WordFence Security’s Firewall Won’t Actually Address Any Known Vulnerability
The most popular WordPress security-only plugin, Wordfence Security, appears to in part be as popular as it is because a lot of people believe it provides a level of protection it doesn’t come close to providing (and in some cases, believe it provides protection that isn’t even possible). They not only believe that, but will tell others that this is the case and criticize anyone trying to correct this misconception.
Take one recent example, where someone claimed that Wordfence Security’s firewall “will address anything that’s known”:
I imagine the firewall will address anything that’s known like that vulnerable bootstrap version’s exploit.
It is hard to fathom that someone could believe that to be true, considering how many known vulnerabilities there are out there, so it probably shouldn’t be surprising that it turns out this person was very confused. When it was mentioned to them that the firewall doesn’t provide that broad of protection, they responded this way:
Wordfence has posted the bootstrap vulnerability at the link below. Known vulnerabilities are blocked by their firewall. I grant security is an evolving game of cat and mouse, so it can not be said that wordfence can protect against “everything” in the broadest of terms. However the specific bootstrap flaw that I mentioned is indeed known to wordfence, and I only mention it bc you made the assertion that it wasn’t. Anyway …
https://www.wordfence.com/threat-intel/vulnerabilities/wordpress-plugins/bootstrap-shortcodes/bootstrap-shortcode-340-authenticated-contributor-stored-cross-site-scripting-10
What they are linking to is an entry from an inaccurate database of vulnerabilities that Wordfence has. That database is unconnected to their firewall rules, so there can be an entry for a vulnerability in that database and not a rule to have protection against it. We are not aware of Wordfence making the claim that this person has come to believe about their firewall having protection against every vulnerability in that database.

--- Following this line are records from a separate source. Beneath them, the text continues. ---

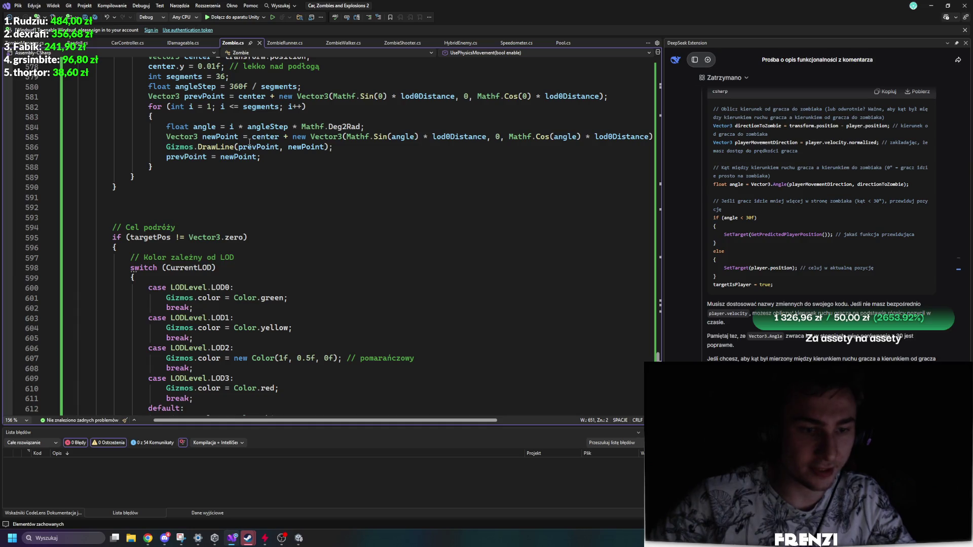
scroll(202, 230, up, 15)
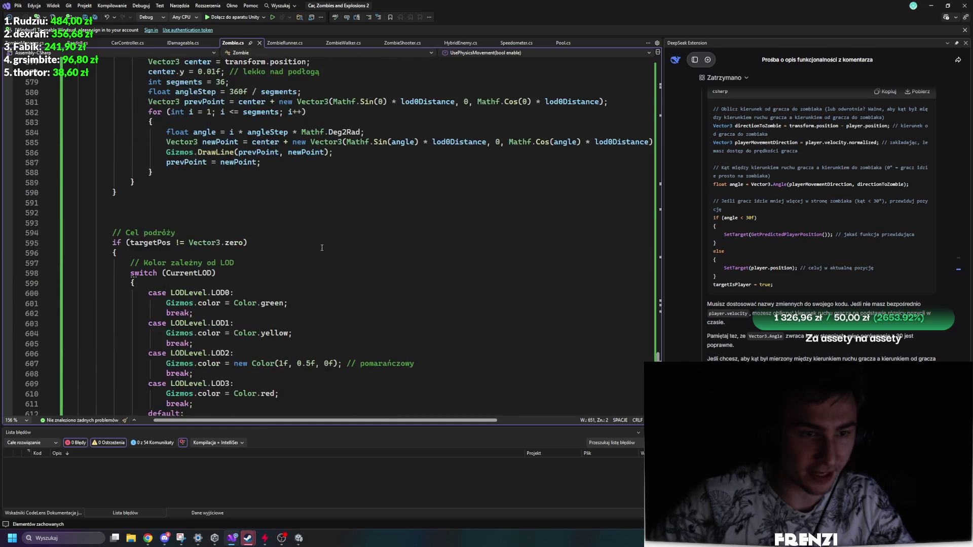
ctrl+scroll(201, 230, down, 5)
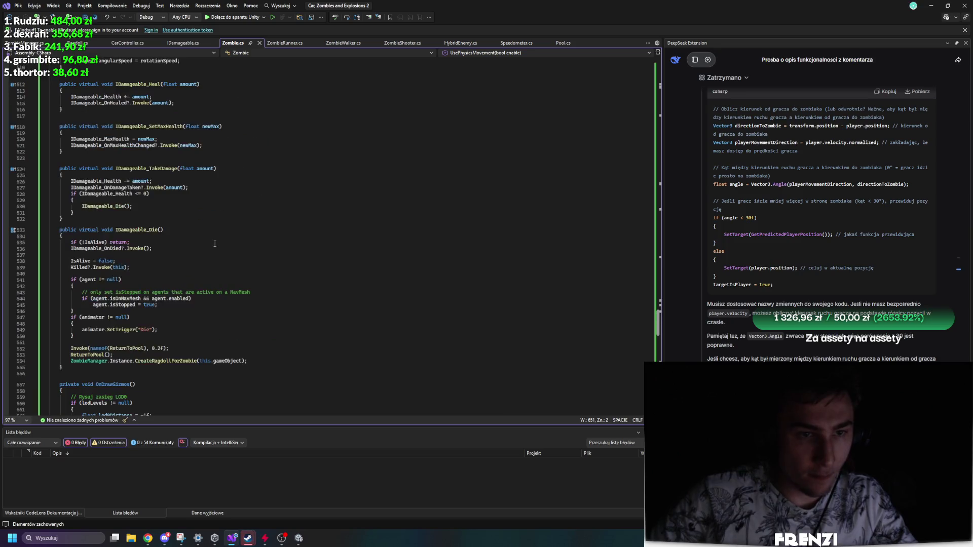
mouse_move(238, 369)
mouse_down()
mouse_move(50, 325)
mouse_move(51, 284)
mouse_move(50, 339)
mouse_move(49, 235)
mouse_up()
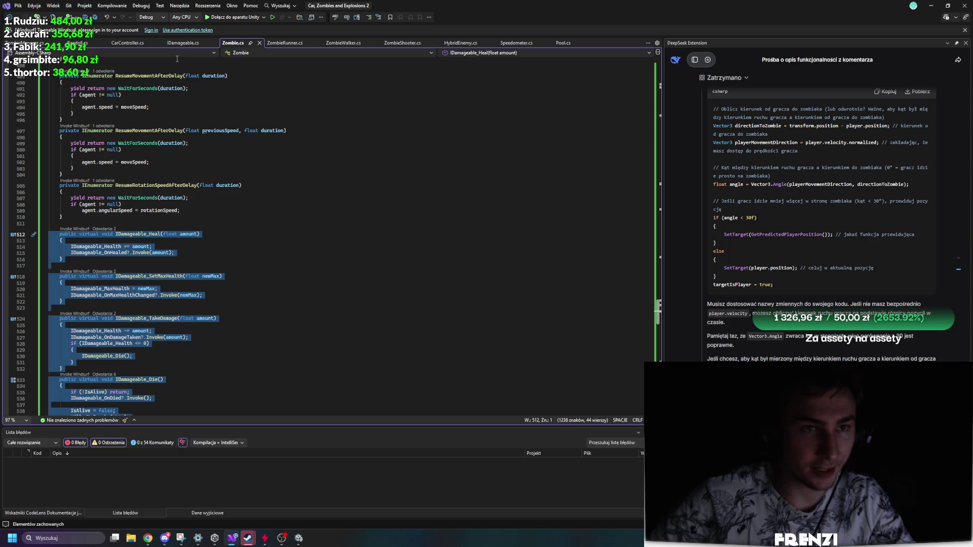
click(184, 43)
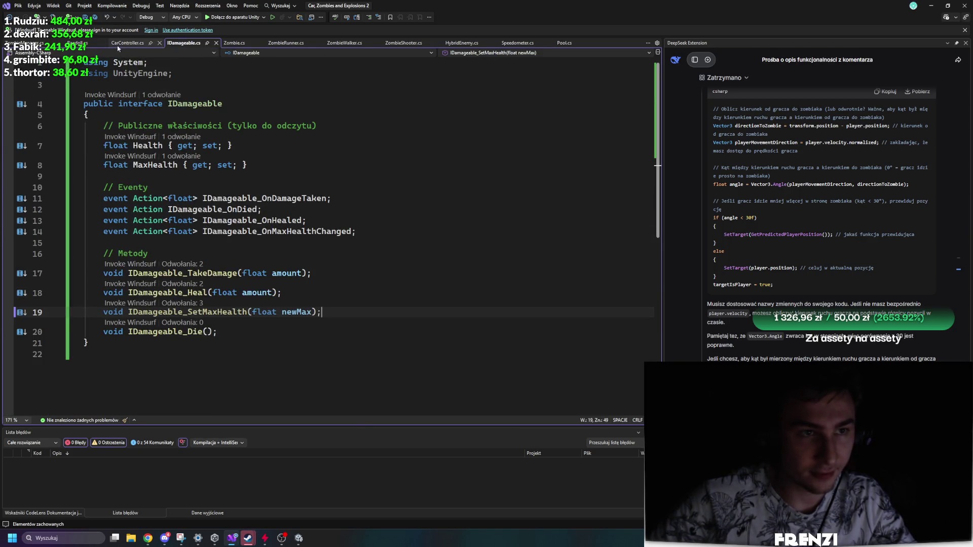
click(127, 43)
scroll(146, 216, up, 5)
Replace CarController's IDamageable stubs with the damage-handling code copied from Zombie.
scroll(146, 216, down, 5)
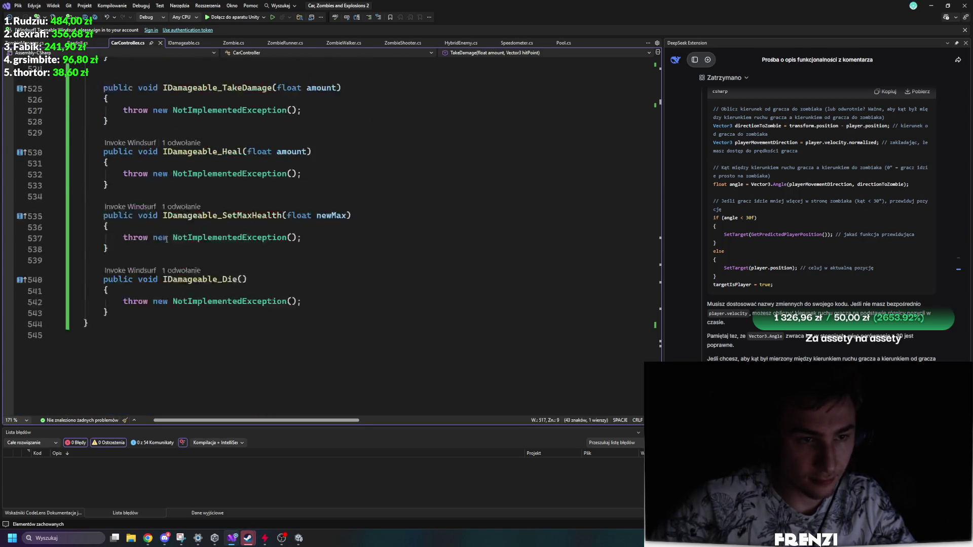
scroll(130, 346, up, 2)
click(130, 346)
key(shift+Up)
key(shift+Up)
key(shift+Up)
key(ctrl+v)
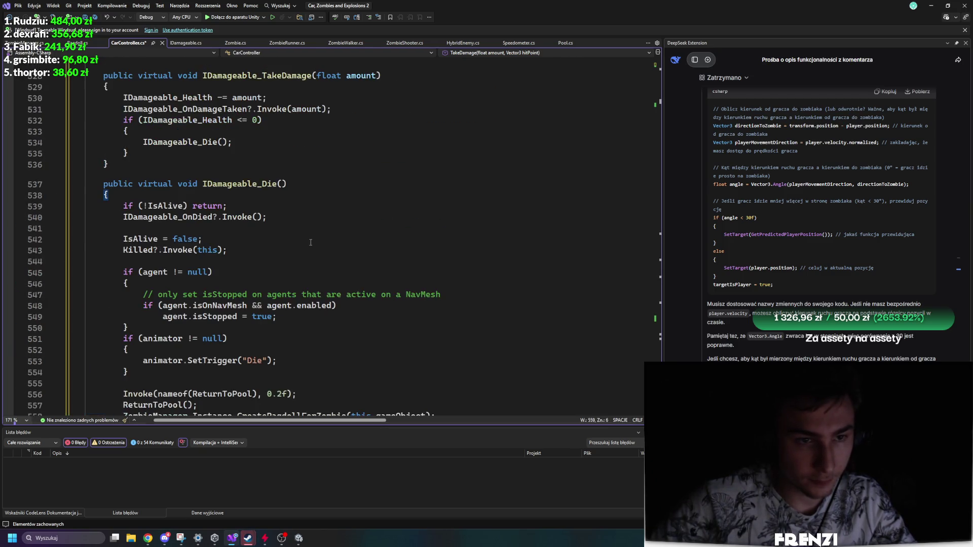
Delete the IsAlive, Killed, agent, animator, ReturnToPool and ragdoll lines from IDamageable_Die.
scroll(307, 244, up, 5)
scroll(278, 251, down, 5)
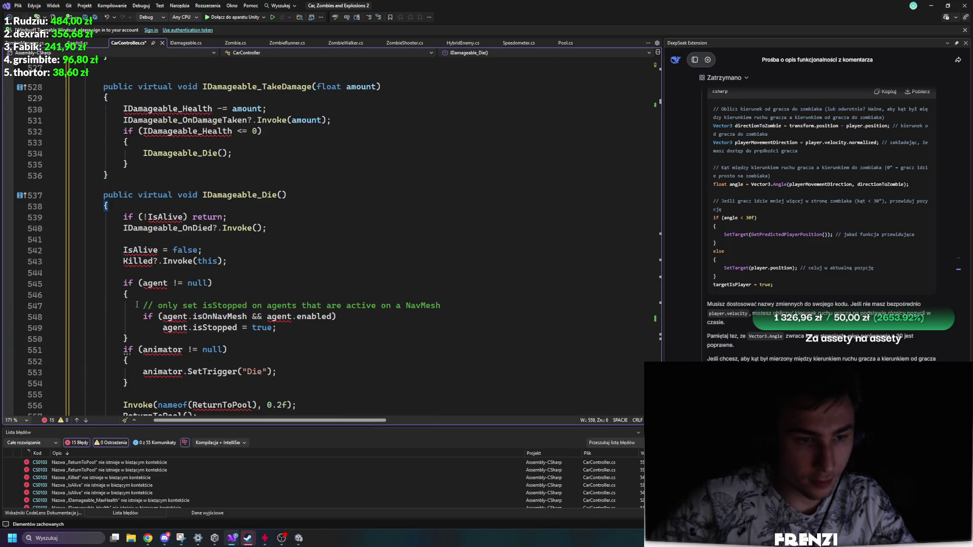
scroll(254, 257, up, 2)
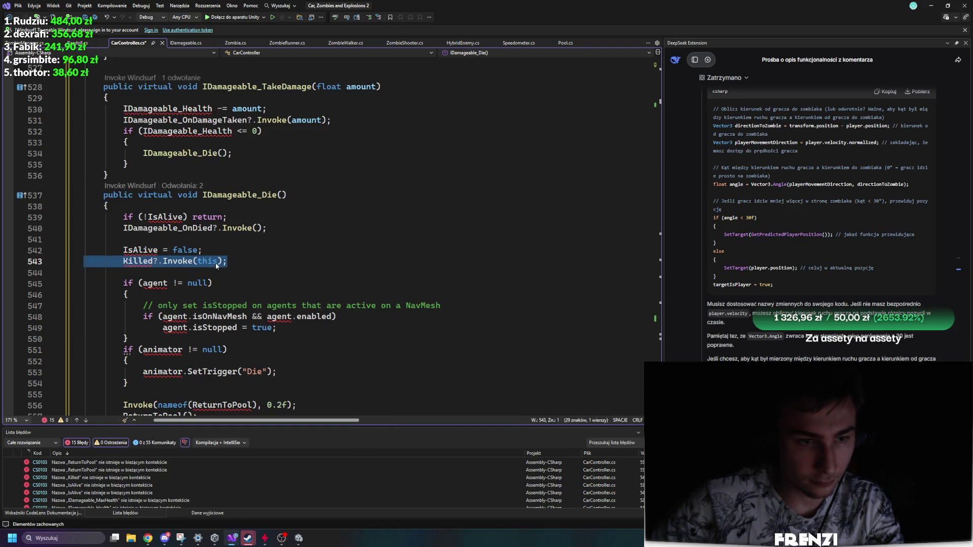
drag(227, 261, 83, 250)
key(Delete)
key(BackSpace)
key(BackSpace)
drag(227, 217, 83, 217)
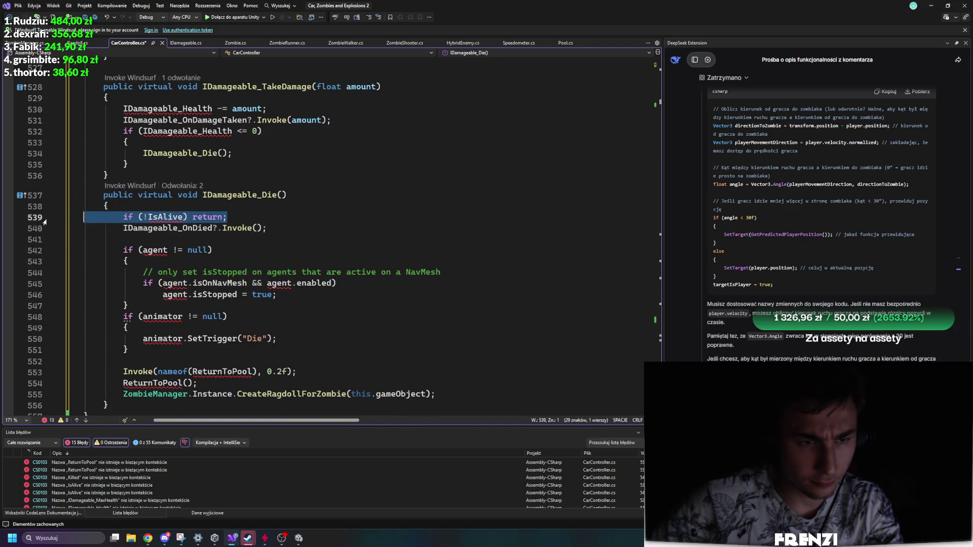
key(Delete)
key(Delete)
drag(130, 295, 84, 240)
key(Delete)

More problematic to the specific situation they were responding to, is that they were conflating a vulnerability in a WordPress plugin named Bootstrap Shortcode and an unrelated claim that a specific version of a library named Bootstrap had a vulnerability. The only connection was the name Bootstrap.
A way to check to see if that claim is true is to see how many rules there are for Wordfence Security’s firewall. There are currently 446 rules provided for it. There are a lot more vulnerabilities than that.
Another way to check on that would be to test to see if Wordfence Security’s firewall provides protection against known vulnerabilities, especially ones that are being exploited. We did just such a test against an exploited vulnerability in February and found it failed to provide protection.
In reality, most of the protection that the Wordfence Security firewall can provide doesn’t involve rules written for a specific vulnerability. Instead, it involves general rules. An upside of that type of protection is that the vulnerability doesn’t even have to be known to be protected against. When it comes to that type of protection, Wordfence Security provides significantly less protection than it could and other security plugins do.